● Activity
Between the line containing "EC: protocollo.comune.casalmaggiore@pec.regione.lombardia.it" and the line containing "проникает в просвет" lies a run of lines; give that run again exactly, with both of those lines, and nothing else from the entries below.

═══ Provided data ═══

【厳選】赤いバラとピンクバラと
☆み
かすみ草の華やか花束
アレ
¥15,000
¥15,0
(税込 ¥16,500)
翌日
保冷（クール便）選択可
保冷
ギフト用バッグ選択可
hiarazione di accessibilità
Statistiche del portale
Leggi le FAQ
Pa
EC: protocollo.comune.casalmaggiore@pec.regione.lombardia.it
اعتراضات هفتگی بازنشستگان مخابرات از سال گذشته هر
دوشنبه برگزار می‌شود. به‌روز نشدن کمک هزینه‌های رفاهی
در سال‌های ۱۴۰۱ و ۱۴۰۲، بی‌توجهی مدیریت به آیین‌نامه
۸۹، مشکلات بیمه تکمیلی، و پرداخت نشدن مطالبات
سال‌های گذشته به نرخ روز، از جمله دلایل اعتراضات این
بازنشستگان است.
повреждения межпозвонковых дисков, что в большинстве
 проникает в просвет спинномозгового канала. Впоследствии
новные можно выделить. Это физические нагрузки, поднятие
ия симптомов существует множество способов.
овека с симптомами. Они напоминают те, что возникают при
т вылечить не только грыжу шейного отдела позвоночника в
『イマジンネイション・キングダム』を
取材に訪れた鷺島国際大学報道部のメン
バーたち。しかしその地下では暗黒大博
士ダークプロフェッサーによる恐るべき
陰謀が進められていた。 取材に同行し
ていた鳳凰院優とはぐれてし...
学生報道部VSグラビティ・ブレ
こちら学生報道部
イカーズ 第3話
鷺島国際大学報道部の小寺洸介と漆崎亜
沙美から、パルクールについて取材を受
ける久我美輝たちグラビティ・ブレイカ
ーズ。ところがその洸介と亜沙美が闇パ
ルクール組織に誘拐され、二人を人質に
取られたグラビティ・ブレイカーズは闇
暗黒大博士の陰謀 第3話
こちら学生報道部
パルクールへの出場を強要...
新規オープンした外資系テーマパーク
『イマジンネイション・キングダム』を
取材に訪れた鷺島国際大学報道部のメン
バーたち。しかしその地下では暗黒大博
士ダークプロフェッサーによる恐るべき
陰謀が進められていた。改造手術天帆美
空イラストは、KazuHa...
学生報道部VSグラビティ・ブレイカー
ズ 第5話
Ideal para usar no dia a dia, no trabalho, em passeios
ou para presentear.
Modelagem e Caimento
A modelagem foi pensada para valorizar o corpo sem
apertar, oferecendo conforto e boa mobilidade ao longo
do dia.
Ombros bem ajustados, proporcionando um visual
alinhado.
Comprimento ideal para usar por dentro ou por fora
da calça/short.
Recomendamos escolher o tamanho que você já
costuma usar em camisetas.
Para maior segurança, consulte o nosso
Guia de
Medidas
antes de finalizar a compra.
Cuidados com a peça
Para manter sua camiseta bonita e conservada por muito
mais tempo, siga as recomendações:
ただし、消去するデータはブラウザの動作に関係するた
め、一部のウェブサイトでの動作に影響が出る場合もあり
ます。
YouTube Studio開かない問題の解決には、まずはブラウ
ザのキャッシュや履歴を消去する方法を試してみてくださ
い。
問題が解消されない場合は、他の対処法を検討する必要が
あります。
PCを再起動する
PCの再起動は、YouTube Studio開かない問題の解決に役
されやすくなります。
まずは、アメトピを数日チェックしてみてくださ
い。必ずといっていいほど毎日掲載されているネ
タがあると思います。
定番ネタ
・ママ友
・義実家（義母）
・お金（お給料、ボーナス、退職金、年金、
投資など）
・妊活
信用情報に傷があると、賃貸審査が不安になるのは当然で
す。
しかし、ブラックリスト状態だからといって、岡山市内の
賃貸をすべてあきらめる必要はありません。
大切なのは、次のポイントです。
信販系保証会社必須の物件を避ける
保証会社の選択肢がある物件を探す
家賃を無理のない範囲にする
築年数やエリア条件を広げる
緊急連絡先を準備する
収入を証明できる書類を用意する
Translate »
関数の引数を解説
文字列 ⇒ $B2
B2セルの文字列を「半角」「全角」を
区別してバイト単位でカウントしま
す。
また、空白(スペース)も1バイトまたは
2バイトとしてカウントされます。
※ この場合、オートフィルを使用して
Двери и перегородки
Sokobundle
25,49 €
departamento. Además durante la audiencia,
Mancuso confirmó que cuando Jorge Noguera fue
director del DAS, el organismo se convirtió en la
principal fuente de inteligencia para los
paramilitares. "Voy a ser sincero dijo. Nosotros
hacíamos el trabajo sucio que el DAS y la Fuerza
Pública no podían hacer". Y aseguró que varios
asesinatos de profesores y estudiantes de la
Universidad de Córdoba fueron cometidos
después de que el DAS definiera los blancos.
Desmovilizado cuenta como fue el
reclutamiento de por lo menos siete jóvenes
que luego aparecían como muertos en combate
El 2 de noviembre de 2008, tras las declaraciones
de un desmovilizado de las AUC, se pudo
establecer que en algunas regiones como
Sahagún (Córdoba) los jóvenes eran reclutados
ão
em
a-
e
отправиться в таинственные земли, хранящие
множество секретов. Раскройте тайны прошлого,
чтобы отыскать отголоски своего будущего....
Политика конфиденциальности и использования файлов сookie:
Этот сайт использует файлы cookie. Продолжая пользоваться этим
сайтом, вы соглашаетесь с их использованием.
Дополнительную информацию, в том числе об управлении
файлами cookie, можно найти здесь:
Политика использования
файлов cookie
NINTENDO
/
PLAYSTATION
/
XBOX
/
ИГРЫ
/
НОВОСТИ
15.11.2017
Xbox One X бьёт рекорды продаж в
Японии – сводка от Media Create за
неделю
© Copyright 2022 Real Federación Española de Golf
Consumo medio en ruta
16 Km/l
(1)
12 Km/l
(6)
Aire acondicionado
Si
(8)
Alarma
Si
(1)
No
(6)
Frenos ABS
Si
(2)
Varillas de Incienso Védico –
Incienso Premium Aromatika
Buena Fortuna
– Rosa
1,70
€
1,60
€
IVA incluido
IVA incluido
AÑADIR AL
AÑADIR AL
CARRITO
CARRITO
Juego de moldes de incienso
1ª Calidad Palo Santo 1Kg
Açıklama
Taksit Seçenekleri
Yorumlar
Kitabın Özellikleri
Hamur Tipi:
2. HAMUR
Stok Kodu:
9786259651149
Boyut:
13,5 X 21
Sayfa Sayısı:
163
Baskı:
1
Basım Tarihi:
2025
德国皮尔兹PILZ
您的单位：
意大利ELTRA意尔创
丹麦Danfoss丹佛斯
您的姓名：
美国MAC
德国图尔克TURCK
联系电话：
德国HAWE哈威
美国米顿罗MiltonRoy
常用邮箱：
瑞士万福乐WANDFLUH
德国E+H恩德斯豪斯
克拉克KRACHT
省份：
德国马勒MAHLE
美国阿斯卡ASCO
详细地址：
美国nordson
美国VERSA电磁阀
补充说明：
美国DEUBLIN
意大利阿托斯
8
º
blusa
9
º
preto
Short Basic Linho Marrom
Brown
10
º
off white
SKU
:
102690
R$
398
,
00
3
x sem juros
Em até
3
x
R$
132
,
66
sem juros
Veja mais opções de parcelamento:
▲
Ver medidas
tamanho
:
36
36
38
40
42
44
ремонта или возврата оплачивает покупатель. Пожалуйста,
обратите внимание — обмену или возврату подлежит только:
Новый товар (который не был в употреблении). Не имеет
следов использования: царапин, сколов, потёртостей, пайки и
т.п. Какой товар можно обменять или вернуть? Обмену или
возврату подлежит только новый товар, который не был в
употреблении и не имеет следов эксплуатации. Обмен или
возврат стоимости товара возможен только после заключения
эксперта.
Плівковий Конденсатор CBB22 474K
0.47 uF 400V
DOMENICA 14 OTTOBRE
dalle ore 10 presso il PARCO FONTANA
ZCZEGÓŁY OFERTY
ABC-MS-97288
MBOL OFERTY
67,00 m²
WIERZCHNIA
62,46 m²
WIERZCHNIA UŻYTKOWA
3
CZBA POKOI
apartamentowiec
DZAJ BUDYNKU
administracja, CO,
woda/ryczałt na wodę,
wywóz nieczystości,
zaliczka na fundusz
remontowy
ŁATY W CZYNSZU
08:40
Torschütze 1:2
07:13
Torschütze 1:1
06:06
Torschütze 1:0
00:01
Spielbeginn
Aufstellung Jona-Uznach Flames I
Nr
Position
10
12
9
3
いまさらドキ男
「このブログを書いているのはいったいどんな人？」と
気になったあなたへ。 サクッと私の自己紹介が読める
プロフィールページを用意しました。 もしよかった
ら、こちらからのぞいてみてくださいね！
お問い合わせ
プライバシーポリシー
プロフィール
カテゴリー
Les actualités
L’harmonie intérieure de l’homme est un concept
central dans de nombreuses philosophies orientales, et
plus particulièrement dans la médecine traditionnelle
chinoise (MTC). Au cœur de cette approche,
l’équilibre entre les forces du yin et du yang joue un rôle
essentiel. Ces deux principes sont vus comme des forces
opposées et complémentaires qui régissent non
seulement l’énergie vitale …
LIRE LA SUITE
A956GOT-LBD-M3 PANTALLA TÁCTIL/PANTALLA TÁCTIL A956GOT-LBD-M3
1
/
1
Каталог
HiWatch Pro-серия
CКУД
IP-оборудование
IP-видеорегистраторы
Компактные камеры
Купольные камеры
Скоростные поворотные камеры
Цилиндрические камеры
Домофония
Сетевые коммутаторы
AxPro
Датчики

═══

● Expected output
EC: protocollo.comune.casalmaggiore@pec.regione.lombardia.it
اعتراضات هفتگی بازنشستگان مخابرات از سال گذشته هر
دوشنبه برگزار می‌شود. به‌روز نشدن کمک هزینه‌های رفاهی
در سال‌های ۱۴۰۱ و ۱۴۰۲، بی‌توجهی مدیریت به آیین‌نامه
۸۹، مشکلات بیمه تکمیلی، و پرداخت نشدن مطالبات
سال‌های گذشته به نرخ روز، از جمله دلایل اعتراضات این
بازنشستگان است.
повреждения межпозвонковых дисков, что в большинстве
 проникает в просвет спинномозгового канала. Впоследствии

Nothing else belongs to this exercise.